19 aprile 2024
Aggiornato 06:00
I partiti e la riforma della legge elettorale

Legge elettorare, il Pdl «raffredda» gli entusiasmi di Enrico Letta

Per capire se questa sia la volta buona, bisognerà aspettare mercoledì. Il 29 agosto si riunirà infatti il comitato ristretto della commissione Affari istituzionali del Senato e a quel punto sarà chiaro se davvero, questa volta, le forze politiche della strana maggioranza siano o meno vicine a una intesa sulla riforma della legge elettorale

ROMA - Per capire se questa sia la volta buona, bisognerà aspettare mercoledì. Il 29 agosto si riunirà infatti il comitato ristretto della commissione Affari istituzionali del Senato e a quel punto sarà chiaro se davvero, questa volta, le forze politiche della strana maggioranza siano o meno vicine a una intesa sulla riforma della legge elettorale.

LETTA: ACCORDO A PORTATA DI MANO - Ieri è stato il vice segretario del Pd, Enrico Letta, ad annunciare in un'intervista a Sussidiario.net che si trattava praticamente di cosa fatta e che «a breve» sarebbe arrivato l'annuncio. Frase poi corretta in un più cauto «accordo a portata di mano». Andare con il freno a mano tirato è d'obbligo, come si capisce anche dalle parole del segretario dell'Udc, Lorenzo Cesa, secondo cui non ci sono «accordi già fatti» ma allo stesso tempo ci sono «le condizioni perchè la prossima settimana sia decisiva per arrivare a una legge che sappia rispondere agli appelli del Capo dello Stato e alle attese degli italiani».

IL PDL «FRENA» - Che l'annuncio pubblico di Letta sia stato un po' frettoloso lo dimostrano anche le frenate che arrivano dal Pdl. Il filo del dialogo - precisa il capogruppo alla Camera, Fabrizio Cicchitto - non si è mai interrotto, ma gli «annunci intempestivi complicano le cose». La sola ipotesi di un accordo fa però salire sulle barricate il leader dell'Italia dei Valori, Antonio Di Pietro, secondo il quale si sta «apparecchiando proprio una superporcata», insomma un «superporcellum».

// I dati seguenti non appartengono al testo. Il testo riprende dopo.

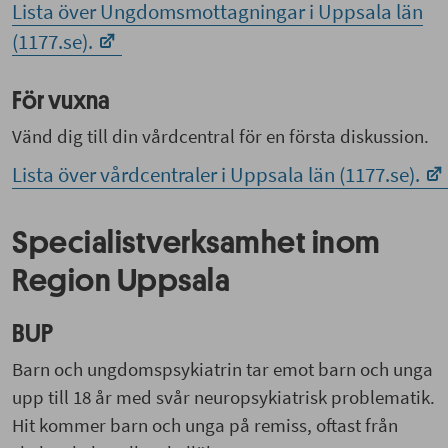
Lista över Ungdomsmottagningar i Uppsala län
(1177.se).
För vuxna
Vänd dig till din vårdcentral för en första diskussion.
Lista över vårdcentraler i Uppsala län (1177.se).
Specialistverksamhet inom
Region Uppsala
BUP
Barn och ungdomspsykiatrin tar emot barn och unga
upp till 18 år med svår neuropsykiatrisk problematik.
Hit kommer barn och unga på remiss, oftast från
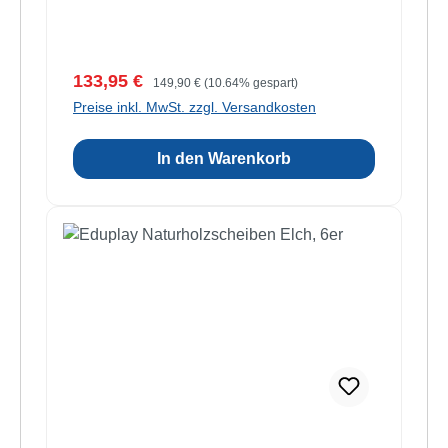
Verkaufspreis:
Regulärer Preis:
133,95 €
149,90 €
(10.64% gespart)
Preise inkl. MwSt. zzgl. Versandkosten
In den Warenkorb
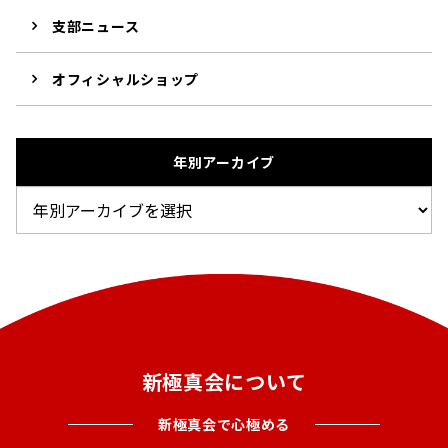
支部ニュース
オフィシャルショップ
年別アーカイブ
新極真会について
新極真会で心極める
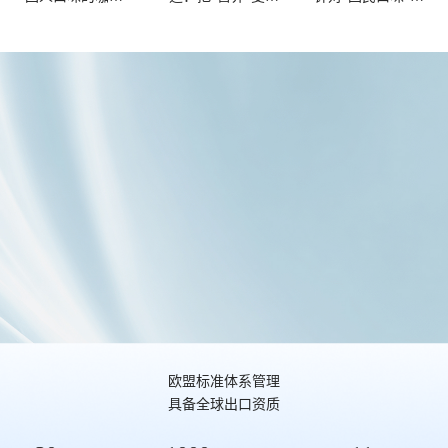
啡！塞尚核心技
爆款卖点！
精准伏击
术是如何改变牛
奶组分的？
金
iSEE全球美味奖-0
iSEE创新企业实践
iSEE创新技术TOP
乳糖超滤奶
TOP榜-厚乳风潮
榜-四相膜技术
欧盟标准体系管理
具备全球出口资质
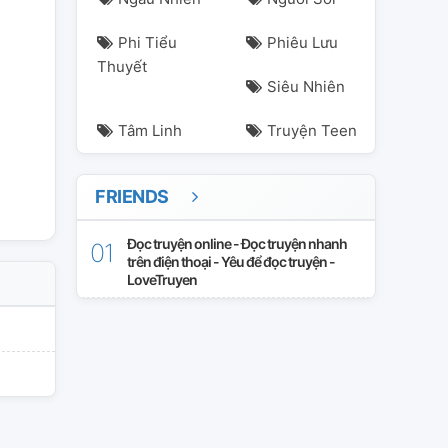
Phi Tiểu
Phiêu Lưu
Thuyết
un
noren
renjun
Siêu Nhiên
Tâm Linh
Truyện Teen
FRIENDS
Đọc truyện online - Đọc truyện nhanh
trên điện thoại - Yêu để đọc truyện -
LoveTruyen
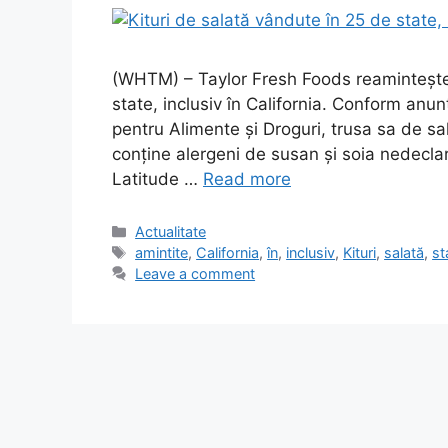
(WHTM) – Taylor Fresh Foods reamintește 
state, inclusiv în California. Conform anu
pentru Alimente și Droguri, trusa sa de s
conține alergeni de susan și soia nedeclar
Latitude …
Read more
Categories
Actualitate
Tags
amintite
,
California
,
în
,
inclusiv
,
Kituri
,
salată
,
st
Leave a comment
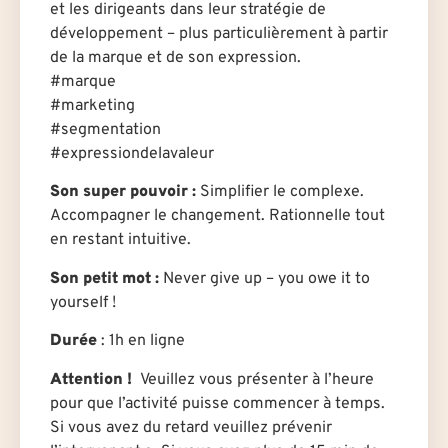
et les dirigeants dans leur stratégie de
développement – plus particulièrement à partir
de la marque et de son expression.
#marque
#marketing
#segmentation
#expressiondelavaleur
Son super pouvoir :
Simplifier le complexe.
Accompagner le changement. Rationnelle tout
en restant intuitive.
Son petit mot :
Never give up – you owe it to
yourself !
Durée
: 1h en ligne
Attention !
Veuillez vous présenter à l’heure
pour que l’activité puisse commencer à temps.
Si vous avez du retard veuillez prévenir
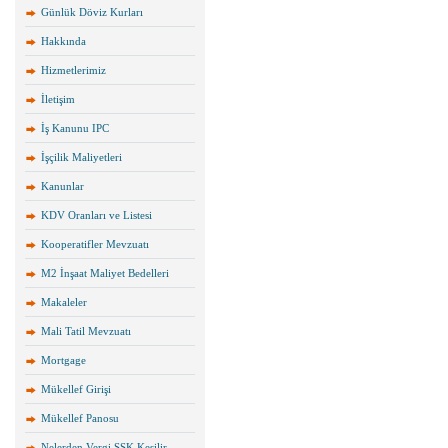
Günlük Döviz Kurları
Hakkında
Hizmetlerimiz
İletişim
İş Kanunu IPC
İşçilik Maliyetleri
Kanunlar
KDV Oranları ve Listesi
Kooperatifler Mevzuatı
M2 İnşaat Maliyet Bedelleri
Makaleler
Mali Tatil Mevzuatı
Mortgage
Mükellef Girişi
Mükellef Panosu
Nelerden Vergi SSK Kesilir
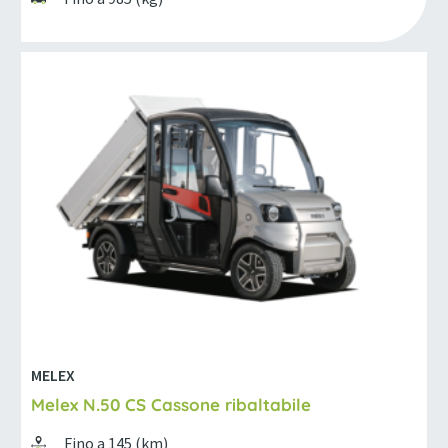
MELEX
Melex N.50 CS Cassone ribaltabile
Fino a 145 (km)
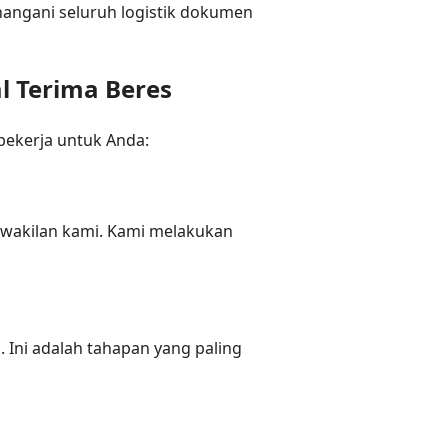
enangani seluruh logistik dokumen
l Terima Beres
bekerja untuk Anda:
wakilan kami. Kami melakukan
 Ini adalah tahapan yang paling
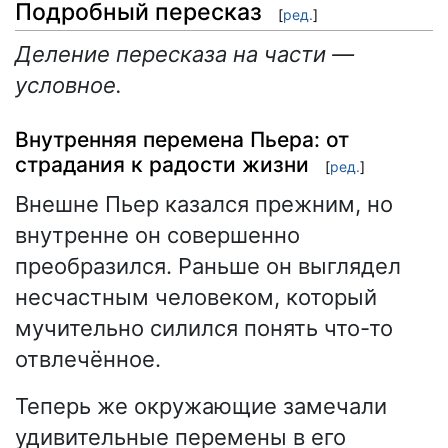
Подробный пересказ
[
ред.
]
Деление пересказа на части —
условное.
Внутренняя перемена Пьера: от
страдания к радости жизни
[
ред.
]
Внешне Пьер казался прежним, но
внутренне он совершенно
преобразился. Раньше он выглядел
несчастным человеком, который
мучительно силился понять что-то
отвлечённое.
Теперь же окружающие замечали
удивительные перемены в его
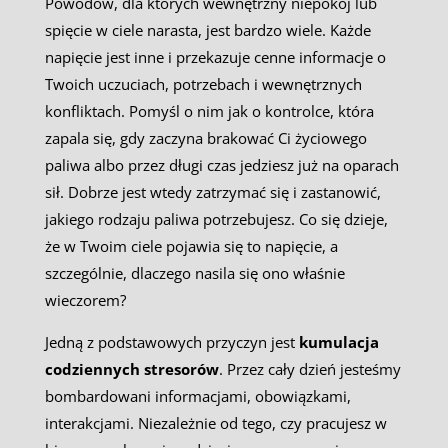
Powodów, dla których wewnętrzny niepokój lub
spięcie w ciele narasta, jest bardzo wiele. Każde
napięcie jest inne i przekazuje cenne informacje o
Twoich uczuciach, potrzebach i wewnętrznych
konfliktach. Pomyśl o nim jak o kontrolce, która
zapala się, gdy zaczyna brakować Ci życiowego
paliwa albo przez długi czas jedziesz już na oparach
sił. Dobrze jest wtedy zatrzymać się i zastanowić,
jakiego rodzaju paliwa potrzebujesz. Co się dzieje,
że w Twoim ciele pojawia się to napięcie, a
szczególnie, dlaczego nasila się ono właśnie
wieczorem?
Jedną z podstawowych przyczyn jest
kumulacja
codziennych stresorów
. Przez cały dzień jesteśmy
bombardowani informacjami, obowiązkami,
interakcjami. Niezależnie od tego, czy pracujesz w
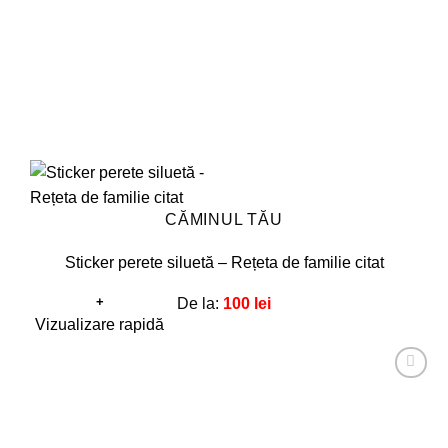
în
pagina
produsului.
CĂMINUL TĂU
Sticker perete siluetă – Rețeta de familie citat
+
De la:
100
lei
Acest
Vizualizare rapidă
produs
are
Adaugă
mai
la
favorite!
multe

GLI ELEMENTI DELL'EVENTUALE INTESA - Di annunci di accordi ormai a un passo, in realtà, in passato ce ne sono già stati. Gli elementi dell'eventuale intesa prossima ventura, d'altra parte, sono gli stessi di cui si vocifera da tempo ma che, per opposti tatticismi legati anche al rischio di elezioni anticipate, erano finora rimasti sulla carta: un modello proporzionale con premio del 15% al primo partito e assegnazione dei seggi attraverso un sistema misto fatto di listini bloccati e collegi. In più ci sarebbe uno sbarramento al 5% su base nazionale ma con la possibilità di entrare in Parlamento anche per quei partiti che superino una soglia più alta in almeno tre Regioni (vedi la Lega). Non ci sarebbero dunque le preferenze sulle quali tornano a ribadire il proprio favore non soltanto i centristi di Cesa e Casini ma anche esponenti di Fli, come Carmelo Briguglio.

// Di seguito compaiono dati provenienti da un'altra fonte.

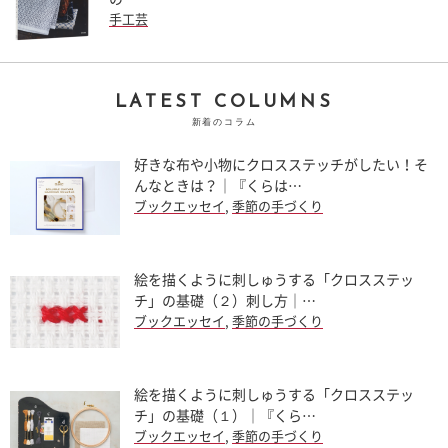
手工芸
LATEST COLUMNS
新着のコラム
好きな布や小物にクロスステッチがしたい！そ
んなときは？｜『くらは…
ブックエッセイ
,
季節の手づくり
絵を描くように刺しゅうする「クロスステッ
チ」の基礎（２）刺し方｜…
ブックエッセイ
,
季節の手づくり
絵を描くように刺しゅうする「クロスステッ
チ」の基礎（１）｜『くら…
ブックエッセイ
,
季節の手づくり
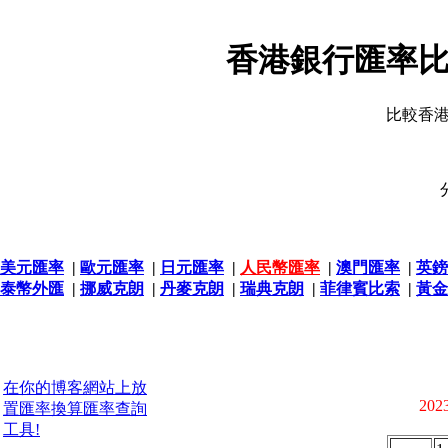
香港銀行匯率比
比較香
美元匯率
|
歐元匯率
|
日元匯率
|
人民幣匯率
|
澳門匯率
|
英鎊
泰幣外匯
|
挪威克朗
|
丹麥克朗
|
瑞典克朗
|
菲律賓比索
|
黃金
在你的博客網站上放
2023
置匯率換算匯率查詢
工具!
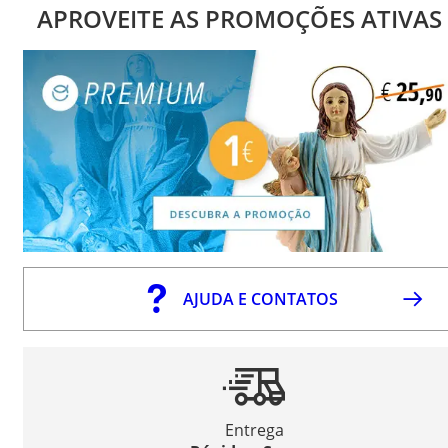
APROVEITE AS PROMOÇÕES ATIVAS
AJUDA E CONTATOS
Entrega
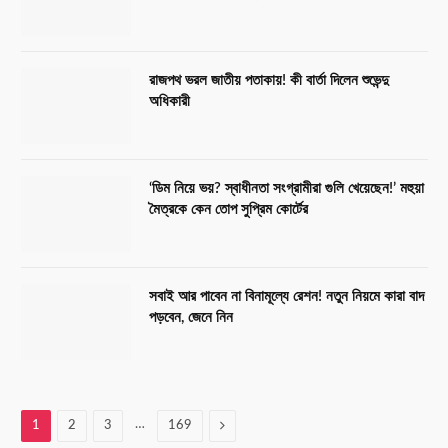
রাজপথ ভরল জাতীয় পতাকায়! কী বার্তা দিলেন শুভেন্দু
অধিকারী
‘ডিম নিয়ে ভয়? স্বাধীনতা সংগ্রামীরা গুলি খেয়েছেন!’ মহুয়া
মৈত্রকে কেন তোপ সুপ্রিম কোর্টের
সবাই আর পাবেন না বিনামূল্যে রেশন! নতুন নিয়মে কারা বাদ
পড়বেন, জেনে নিন
…
Next
1
2
3
169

SULLO SFONDO IL VOTO ANTICIPATO - Ma, inevitabilmente, la discussione sulla legge elettorale è legata a doppio filo con quella su un possibile voto anticipato. Le voci di un'accelerazione sull'intesa, insieme a quelle di un 'placet' di Silvio Berlusconi sul voto a novembre, hanno infatti scatenato le reazioni di parte del Popolo delle libertà, soprattutto area ex An, come Giorgia Meloni o Maurizio Gasparri. «Troppi nel Pdl in ginocchio davanti ai nostri avversari - afferma il capogruppo al Senato - implorano una grande coalizione, che non ci sarà in nessun caso». Prova a placare la polemica il suo omologo alla Camera. «Francamente - dice Cicchitto - non abbiamo mai dato molto credito all'ipotesi di grandi coalizioni, a favore o contro le quali vediamo che si scaldano e si accapigliano alcuni cari amici del Pdl».